## What is being asked
The lines below that include "butt" are to be found and copied.

## Provided records
□ □ □ □ □ □ □
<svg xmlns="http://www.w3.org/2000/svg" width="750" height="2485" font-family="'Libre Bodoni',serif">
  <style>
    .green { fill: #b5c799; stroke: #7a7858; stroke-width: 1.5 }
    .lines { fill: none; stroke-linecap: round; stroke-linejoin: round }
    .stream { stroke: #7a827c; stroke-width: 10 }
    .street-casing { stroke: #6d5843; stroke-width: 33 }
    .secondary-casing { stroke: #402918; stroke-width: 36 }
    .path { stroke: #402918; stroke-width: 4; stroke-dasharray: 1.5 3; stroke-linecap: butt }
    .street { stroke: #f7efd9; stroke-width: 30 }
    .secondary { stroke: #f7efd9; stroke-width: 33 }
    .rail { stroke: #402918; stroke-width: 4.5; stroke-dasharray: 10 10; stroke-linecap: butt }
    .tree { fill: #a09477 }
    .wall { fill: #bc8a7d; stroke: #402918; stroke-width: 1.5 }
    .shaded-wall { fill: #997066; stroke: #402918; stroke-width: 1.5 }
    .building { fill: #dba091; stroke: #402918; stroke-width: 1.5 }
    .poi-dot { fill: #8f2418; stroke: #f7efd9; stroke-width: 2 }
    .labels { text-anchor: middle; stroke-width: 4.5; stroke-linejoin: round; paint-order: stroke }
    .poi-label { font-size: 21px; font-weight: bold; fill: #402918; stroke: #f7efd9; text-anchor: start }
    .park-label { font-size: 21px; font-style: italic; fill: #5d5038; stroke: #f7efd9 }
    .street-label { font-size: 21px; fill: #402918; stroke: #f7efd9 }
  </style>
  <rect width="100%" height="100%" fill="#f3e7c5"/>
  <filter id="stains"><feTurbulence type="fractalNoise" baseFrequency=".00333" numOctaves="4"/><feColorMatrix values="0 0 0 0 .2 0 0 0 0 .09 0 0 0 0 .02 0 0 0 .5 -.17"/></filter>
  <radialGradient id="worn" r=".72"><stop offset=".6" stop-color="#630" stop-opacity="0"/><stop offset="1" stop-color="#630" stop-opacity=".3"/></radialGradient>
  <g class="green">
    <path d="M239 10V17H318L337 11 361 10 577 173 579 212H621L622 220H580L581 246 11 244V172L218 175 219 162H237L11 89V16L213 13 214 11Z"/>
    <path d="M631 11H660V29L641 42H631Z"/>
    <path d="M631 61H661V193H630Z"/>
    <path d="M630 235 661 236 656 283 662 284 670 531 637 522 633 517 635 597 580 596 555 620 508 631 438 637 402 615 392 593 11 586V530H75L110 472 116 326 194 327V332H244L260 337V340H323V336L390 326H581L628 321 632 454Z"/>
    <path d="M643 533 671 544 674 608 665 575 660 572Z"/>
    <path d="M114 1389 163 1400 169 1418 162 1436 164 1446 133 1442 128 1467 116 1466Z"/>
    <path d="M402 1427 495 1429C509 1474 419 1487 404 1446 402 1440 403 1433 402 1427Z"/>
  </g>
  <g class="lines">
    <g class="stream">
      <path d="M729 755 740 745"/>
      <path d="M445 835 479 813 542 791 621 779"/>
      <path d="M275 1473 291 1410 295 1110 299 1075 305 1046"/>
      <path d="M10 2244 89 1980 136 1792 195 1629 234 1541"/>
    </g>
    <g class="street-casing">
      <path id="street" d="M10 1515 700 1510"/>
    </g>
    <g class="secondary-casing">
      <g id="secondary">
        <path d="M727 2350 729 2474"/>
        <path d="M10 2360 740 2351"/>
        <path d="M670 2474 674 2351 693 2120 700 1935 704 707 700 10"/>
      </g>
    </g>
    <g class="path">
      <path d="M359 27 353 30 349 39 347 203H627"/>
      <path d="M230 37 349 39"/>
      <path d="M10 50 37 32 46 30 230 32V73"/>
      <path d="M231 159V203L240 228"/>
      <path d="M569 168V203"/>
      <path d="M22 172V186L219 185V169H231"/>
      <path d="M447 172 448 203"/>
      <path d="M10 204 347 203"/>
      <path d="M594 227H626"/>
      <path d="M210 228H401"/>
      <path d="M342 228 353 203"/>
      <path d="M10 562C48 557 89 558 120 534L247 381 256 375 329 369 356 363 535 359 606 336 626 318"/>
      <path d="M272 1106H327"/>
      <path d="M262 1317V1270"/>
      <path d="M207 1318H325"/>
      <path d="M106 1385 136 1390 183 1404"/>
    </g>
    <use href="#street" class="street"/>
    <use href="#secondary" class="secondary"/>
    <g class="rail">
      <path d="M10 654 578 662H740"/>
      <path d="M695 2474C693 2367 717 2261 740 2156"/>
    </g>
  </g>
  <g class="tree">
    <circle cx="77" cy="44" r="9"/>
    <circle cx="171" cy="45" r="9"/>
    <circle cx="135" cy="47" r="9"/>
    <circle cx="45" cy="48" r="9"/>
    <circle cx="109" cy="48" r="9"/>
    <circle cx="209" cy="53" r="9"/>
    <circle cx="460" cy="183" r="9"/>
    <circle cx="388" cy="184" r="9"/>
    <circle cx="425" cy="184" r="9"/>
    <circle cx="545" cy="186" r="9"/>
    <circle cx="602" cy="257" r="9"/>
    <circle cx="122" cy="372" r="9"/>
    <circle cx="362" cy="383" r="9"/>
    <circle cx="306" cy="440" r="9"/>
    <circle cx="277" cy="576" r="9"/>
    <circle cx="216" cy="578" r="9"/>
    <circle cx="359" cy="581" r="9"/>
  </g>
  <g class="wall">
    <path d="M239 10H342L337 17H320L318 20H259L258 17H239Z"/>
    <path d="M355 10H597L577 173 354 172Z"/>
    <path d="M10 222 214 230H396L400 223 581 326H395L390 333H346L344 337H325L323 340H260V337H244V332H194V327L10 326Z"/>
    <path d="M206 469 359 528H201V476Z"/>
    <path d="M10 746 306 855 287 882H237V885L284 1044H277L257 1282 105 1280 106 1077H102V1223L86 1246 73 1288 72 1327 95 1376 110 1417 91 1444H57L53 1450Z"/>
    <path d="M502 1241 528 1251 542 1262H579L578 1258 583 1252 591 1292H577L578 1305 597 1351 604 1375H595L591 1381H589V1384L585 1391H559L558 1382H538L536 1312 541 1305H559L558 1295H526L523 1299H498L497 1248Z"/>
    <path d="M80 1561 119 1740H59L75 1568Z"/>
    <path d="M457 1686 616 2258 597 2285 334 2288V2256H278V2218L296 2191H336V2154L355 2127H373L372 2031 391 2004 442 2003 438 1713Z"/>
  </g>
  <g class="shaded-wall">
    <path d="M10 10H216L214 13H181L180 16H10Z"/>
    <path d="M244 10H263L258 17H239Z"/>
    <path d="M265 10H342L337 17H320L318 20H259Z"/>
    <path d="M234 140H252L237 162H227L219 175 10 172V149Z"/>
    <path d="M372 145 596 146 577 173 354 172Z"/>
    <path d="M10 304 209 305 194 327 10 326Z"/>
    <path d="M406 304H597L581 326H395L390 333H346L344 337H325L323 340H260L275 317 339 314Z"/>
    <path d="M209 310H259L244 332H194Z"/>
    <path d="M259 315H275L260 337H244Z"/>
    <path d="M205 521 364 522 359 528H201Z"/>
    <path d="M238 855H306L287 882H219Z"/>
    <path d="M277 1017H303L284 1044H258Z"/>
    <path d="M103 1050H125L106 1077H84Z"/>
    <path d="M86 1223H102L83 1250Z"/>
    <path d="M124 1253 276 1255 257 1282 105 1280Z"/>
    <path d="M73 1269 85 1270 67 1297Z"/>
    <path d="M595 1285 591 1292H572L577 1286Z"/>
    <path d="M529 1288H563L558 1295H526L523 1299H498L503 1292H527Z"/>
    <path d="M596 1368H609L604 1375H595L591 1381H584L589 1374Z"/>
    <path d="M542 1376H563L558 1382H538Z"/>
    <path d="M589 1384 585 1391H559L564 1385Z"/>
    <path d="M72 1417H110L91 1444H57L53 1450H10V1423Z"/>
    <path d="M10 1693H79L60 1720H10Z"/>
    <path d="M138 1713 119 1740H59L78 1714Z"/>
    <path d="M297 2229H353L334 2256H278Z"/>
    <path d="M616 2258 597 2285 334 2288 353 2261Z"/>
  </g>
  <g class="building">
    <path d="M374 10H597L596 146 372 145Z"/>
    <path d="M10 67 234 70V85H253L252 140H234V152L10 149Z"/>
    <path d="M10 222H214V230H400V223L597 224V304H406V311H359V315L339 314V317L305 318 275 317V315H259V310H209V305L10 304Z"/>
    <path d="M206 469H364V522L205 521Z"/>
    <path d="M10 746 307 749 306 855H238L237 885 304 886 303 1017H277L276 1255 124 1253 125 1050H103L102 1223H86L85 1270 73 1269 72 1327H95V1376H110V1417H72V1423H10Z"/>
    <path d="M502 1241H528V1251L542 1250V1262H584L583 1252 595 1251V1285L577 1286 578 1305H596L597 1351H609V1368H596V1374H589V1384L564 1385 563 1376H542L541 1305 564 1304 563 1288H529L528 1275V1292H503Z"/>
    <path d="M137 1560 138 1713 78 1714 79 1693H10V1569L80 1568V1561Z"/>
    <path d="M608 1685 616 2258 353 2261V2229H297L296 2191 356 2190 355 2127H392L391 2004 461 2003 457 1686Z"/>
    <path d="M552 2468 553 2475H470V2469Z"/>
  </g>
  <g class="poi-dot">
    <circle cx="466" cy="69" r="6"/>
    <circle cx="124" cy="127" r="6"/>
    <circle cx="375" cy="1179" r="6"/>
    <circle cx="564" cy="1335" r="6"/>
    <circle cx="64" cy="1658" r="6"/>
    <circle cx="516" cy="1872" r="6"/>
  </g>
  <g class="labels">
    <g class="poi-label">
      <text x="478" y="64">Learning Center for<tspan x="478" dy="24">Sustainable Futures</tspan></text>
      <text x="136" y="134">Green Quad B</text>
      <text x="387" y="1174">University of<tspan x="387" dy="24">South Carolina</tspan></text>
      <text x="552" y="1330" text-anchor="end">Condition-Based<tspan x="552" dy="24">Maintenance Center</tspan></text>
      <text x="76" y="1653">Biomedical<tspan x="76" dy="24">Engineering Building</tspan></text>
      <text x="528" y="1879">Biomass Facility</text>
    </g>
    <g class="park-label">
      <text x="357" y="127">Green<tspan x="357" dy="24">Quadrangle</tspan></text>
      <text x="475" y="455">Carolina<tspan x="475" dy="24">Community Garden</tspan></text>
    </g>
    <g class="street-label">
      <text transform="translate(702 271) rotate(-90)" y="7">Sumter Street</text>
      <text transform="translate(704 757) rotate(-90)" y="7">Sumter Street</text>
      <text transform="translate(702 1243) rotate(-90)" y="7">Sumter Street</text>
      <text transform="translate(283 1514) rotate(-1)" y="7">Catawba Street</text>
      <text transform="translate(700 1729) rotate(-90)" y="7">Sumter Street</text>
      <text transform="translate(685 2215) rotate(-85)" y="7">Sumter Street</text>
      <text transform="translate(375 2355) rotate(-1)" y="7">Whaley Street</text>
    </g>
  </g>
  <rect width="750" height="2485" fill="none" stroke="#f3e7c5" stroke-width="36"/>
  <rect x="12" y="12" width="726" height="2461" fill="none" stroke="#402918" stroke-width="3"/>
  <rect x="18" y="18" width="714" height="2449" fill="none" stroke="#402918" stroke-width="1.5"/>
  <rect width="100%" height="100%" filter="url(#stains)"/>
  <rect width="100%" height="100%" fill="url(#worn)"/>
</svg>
□ □ □ □ □ □ □
## Finished exercise
    .path { stroke: #402918; stroke-width: 4; stroke-dasharray: 1.5 3; stroke-linecap: butt }
    .rail { stroke: #402918; stroke-width: 4.5; stroke-dasharray: 10 10; stroke-linecap: butt }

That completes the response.